Just saying, you could just get whey isolate powder or other isolate powders in the bulk section of your grocery store and mix with your choice of flavors, carbohydrates, and/or salts. Sprouts, for example, sells the stuff for $12/lb, which is not bad if you consider that most powders are ~$10/lb and stuffed with fillers. I usually just grab the powder and unsweetened cocoa powder. If you're looking for some protein sparing action, add a hint of plain sugar. If you want some creatine or something else in there, you can get those and mix in as you see fit. Whey, being a complete protein, is a great source of non-junk amino acids, is digested well, and mixes well with water.

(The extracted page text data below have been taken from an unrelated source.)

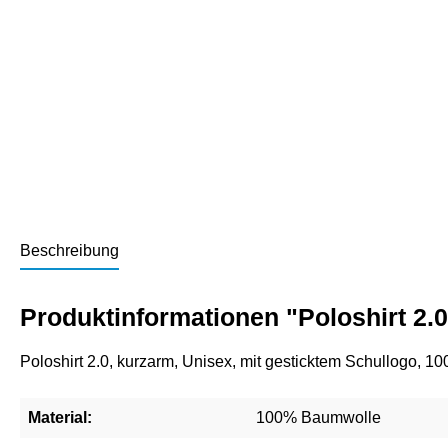
Beschreibung
Produktinformationen "Poloshirt 2.
Poloshirt 2.0, kurzarm, Unisex, mit gesticktem Schullogo, 
Material:
100% Baumwolle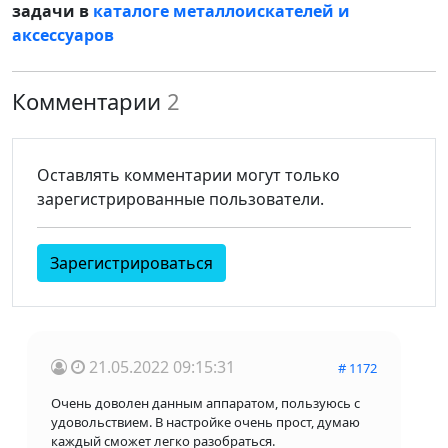
задачи в
каталоге металлоискателей и
аксессуаров
Комментарии
2
Оставлять комментарии могут только
зарегистрированные пользователи.
Зарегистрироваться
21.05.2022 09:15:31
# 1172
Очень доволен данным аппаратом, пользуюсь с
удовольствием. В настройке очень прост, думаю
каждый сможет легко разобраться.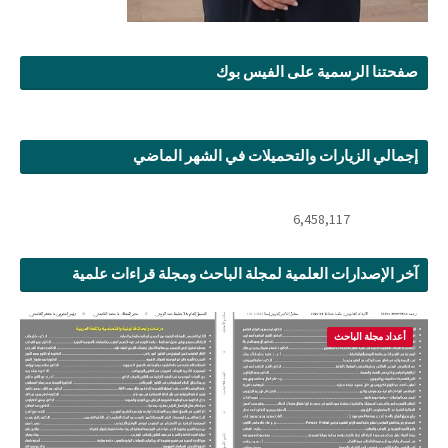
صفحتنا الرسمية على الفيس بوك
إجمالي الزيارات والتحميلات في الشهر الماضي
6,458,117
آخر الإصدارات العلمية لمجلة الباحث ومجلة قراءات علمية
أعداد مجلة الباحث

  • This is useful information but it doesn't really answer my question. I mean, I could just as easily ask, how do you know that the whey isolate at Sprouts isn't amino spiked.
    – C. Lange
    Nov 7, 2020 at 4:25
  • @C.Lange, because the only two ingredients are whey isolate and soy lecithin, which is an emulsifier. Unless they wanted to have the FDA come down hard for including ingredients not labeled, that's all that's there. Any bulk section must have the nutrition information for the items for sale, so a quick check will tell you exactly what you're getting. The real answer to your question is check the nutrition information. Any additives must be labeled.